Fiction Feature—The Saga of Jón

An Icelandic Tale

It happened that Ólaf the farmer had two daughters, Freyja and Bryndís.  Freyja grew to be slender and comely and she had many suitors.  Bryndís grew to be stout and plain and she had many chores.

One of Freyja’s most earnest suitors was Jón.  He made excuses to walk to Ólaf’s farm near Þingvellir every week.  Ólaf, eager that his beautiful but useless daughter should marry, often invited Jón to stay for supper.  Jón enjoyed the meals put before him, although he scarcely tasted them for gazing at Freyja’s beauty.

“Your daughter is a good cook!” Jón told Ólaf, after several visits.

“Yes,” Ólaf replied, carefully avoiding mention of which daughter did the cooking.  “She will make some man a good wife.”

“I would like to be that man,” said Jón.  “I want to marry your daughter, Freyja.”

Ólaf nodded.  “Good.  Yes.  You can marry Freyja.”

Jón and Freyja married the next day.  Jón hastened in fear that Ólaf would change his mind.  Ólaf hastened in fear that Jón would discover Freyja could not cook.

Ólaf gave Jón a few sheep to get him started with married life.

“How generous is my father-in-law,” thought Jón.  Jón took his wife and his sheep and started his farm barely a half-day’s walk away.

It was not long before Jón realized his father-in-law’s deception.  Freyja could not cook at all!

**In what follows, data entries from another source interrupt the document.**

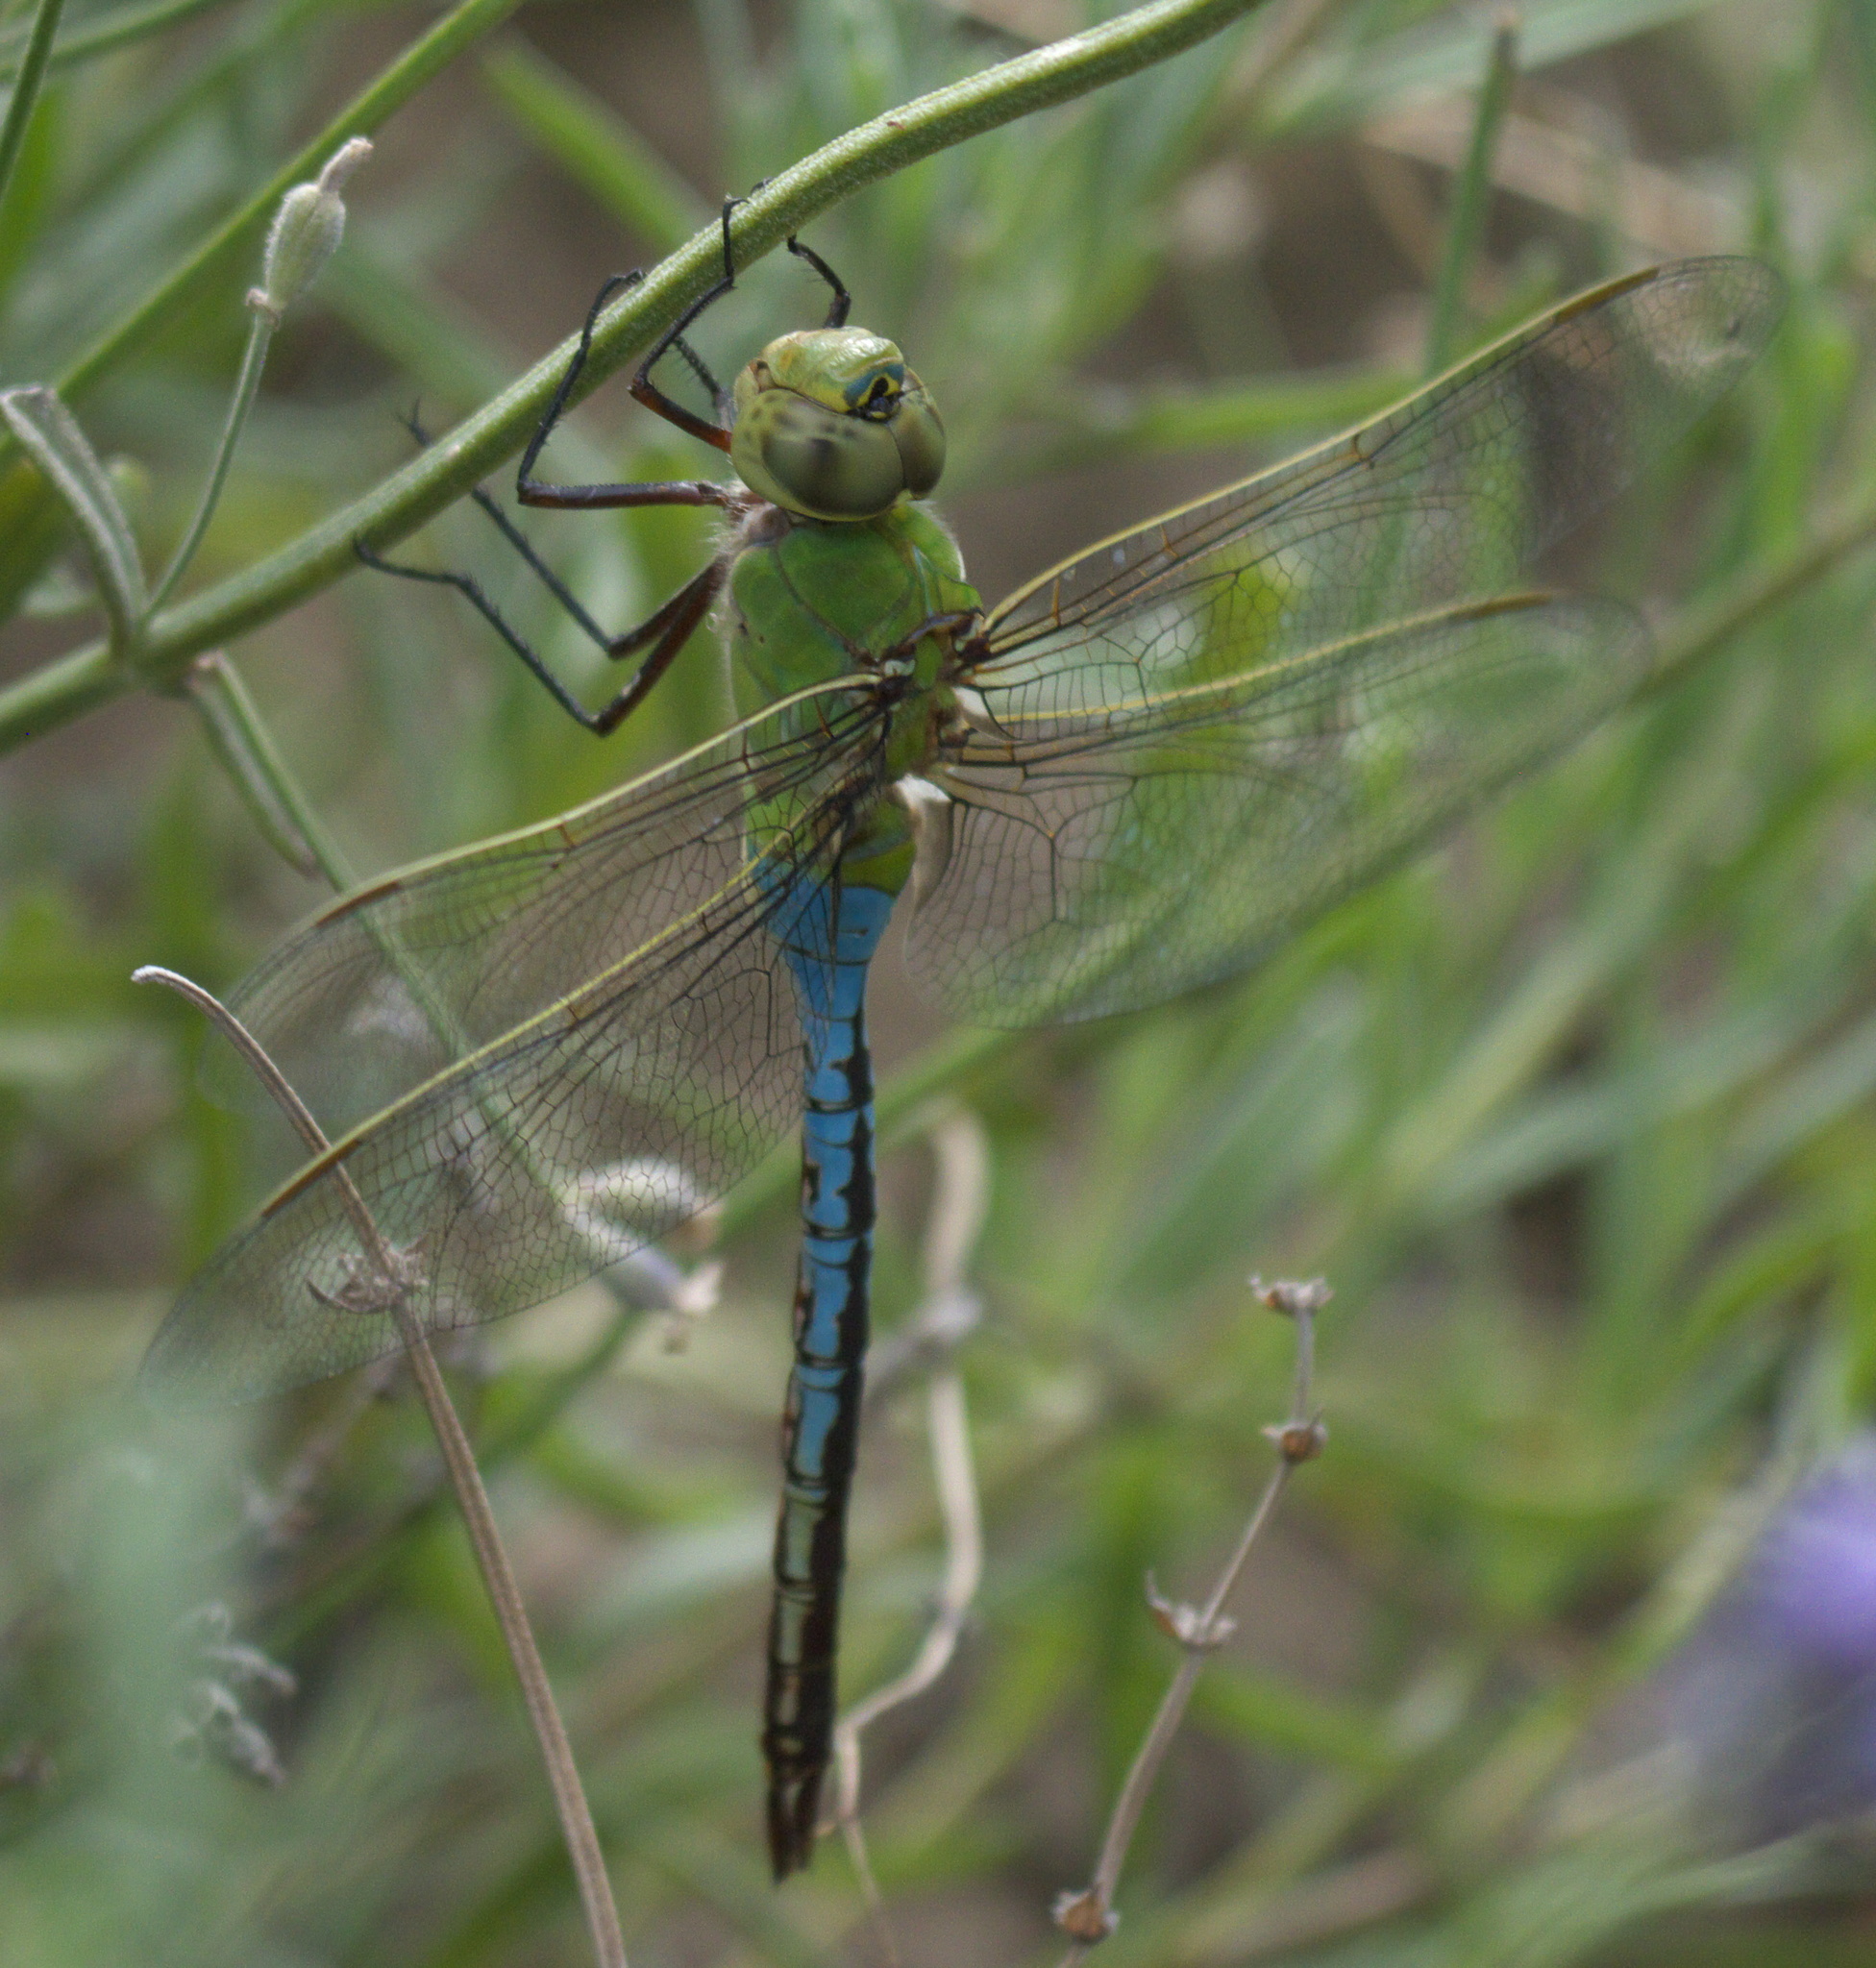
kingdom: Animalia
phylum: Arthropoda
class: Insecta
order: Odonata
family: Aeshnidae
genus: Anax
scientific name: Anax junius
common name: Common green darner
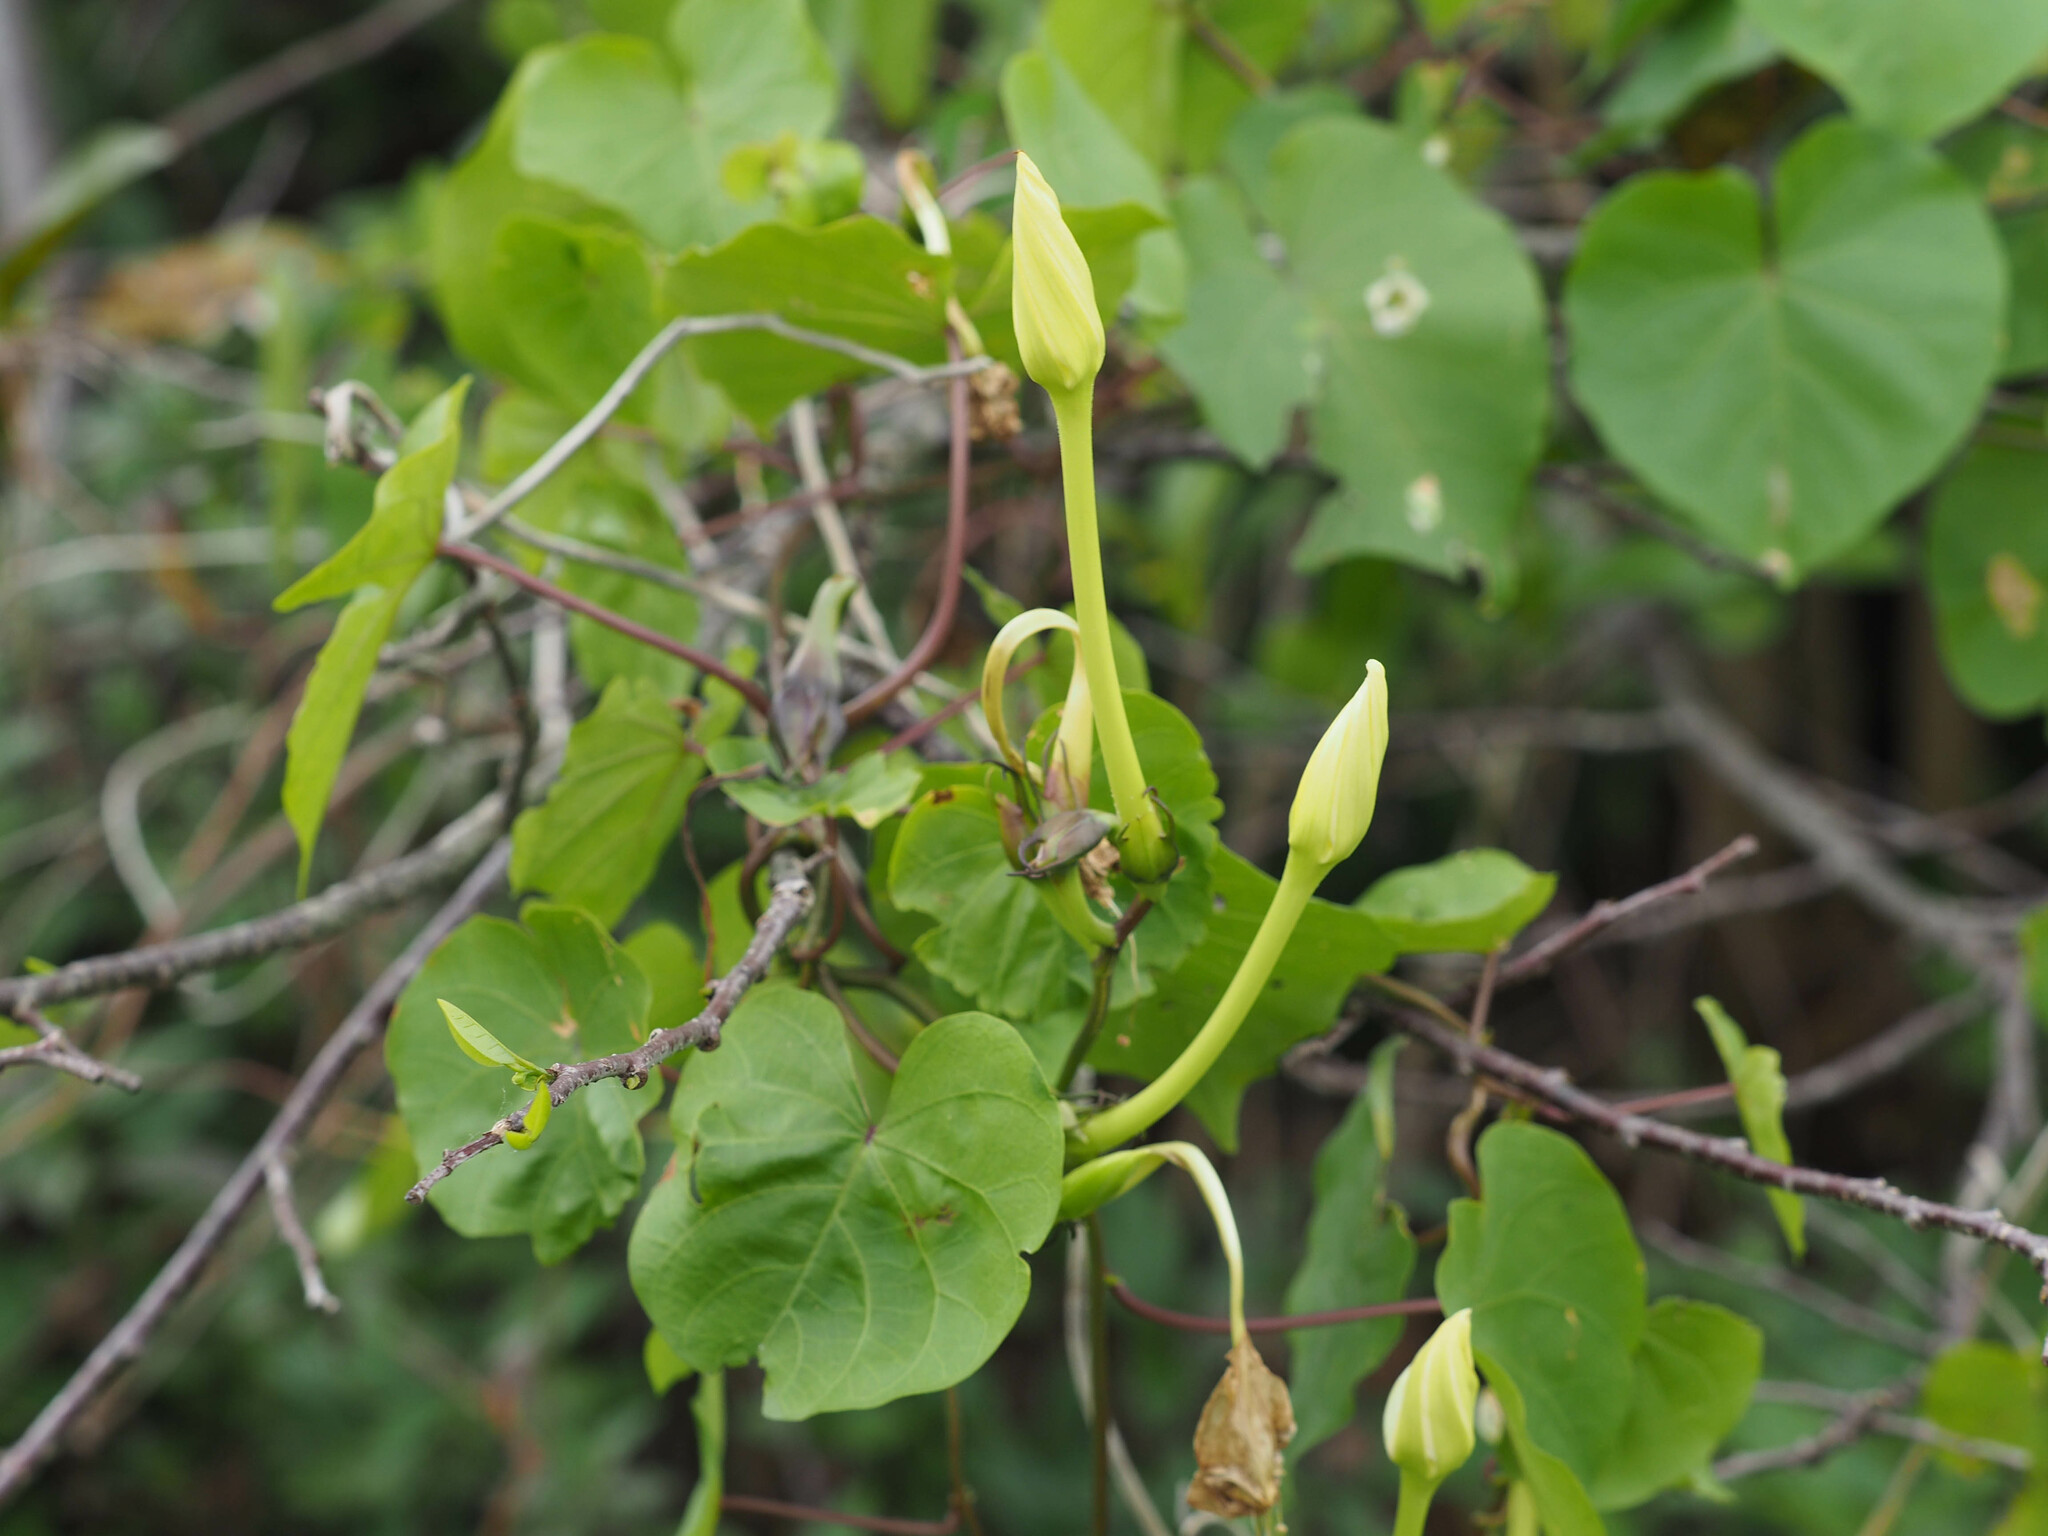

Nor could she clean, nor spin wool, nor perform any other useful wifely task in the house or the barn.

Jón, instead of being happily married, was unhappily hungry.  To satisfy his gnawing hunger, he visited Ólaf’s farm again.  Ólaf tried to turn him away, but plain Bryndís felt sorry for Jón.  She made him a meal, and Jón later returned to his own farm.

Soon, Jón visited Bryndís whenever he needed his appetite sated.  And soon, Freyja suspected where Jón was going.

Freyja stormed toward her father’s farm to confront Bryndís.  Halfway to the farm, she met Bryndís and Jón, who were trying to escape the disapproving eyes of Ólaf.

Freyja stomped up to Bryndís.  She pushed Bryndís with both hands.  Bryndís pushed her back.  Soon, Freyja and Bryndís were pushing and grunting, locked shoulder to shoulder.

Bryndís dug her heels in the ground.  Freyja was determined not to give way and so she dug her heels in the ground.  They pushed and screamed and screamed and pushed.  Suddenly, a great crack rent the earth.  Freyja and Bryndís continued pushing, and the crack got wider and the earth trembled.

While Freyja and Bryndís struggled, Jón snuck back to his farm.  He gathered his sheep and herded them far away to Húnaþing Vestra.  He made a farm there, away from the troublesome sisters and their deceitful father.  Jón found a new wife, Dóra, who was not beautiful, nor could she cook.  Dóra, however, could spin wool, and she could weave and knit.  Which is as much as a man with sheep could want.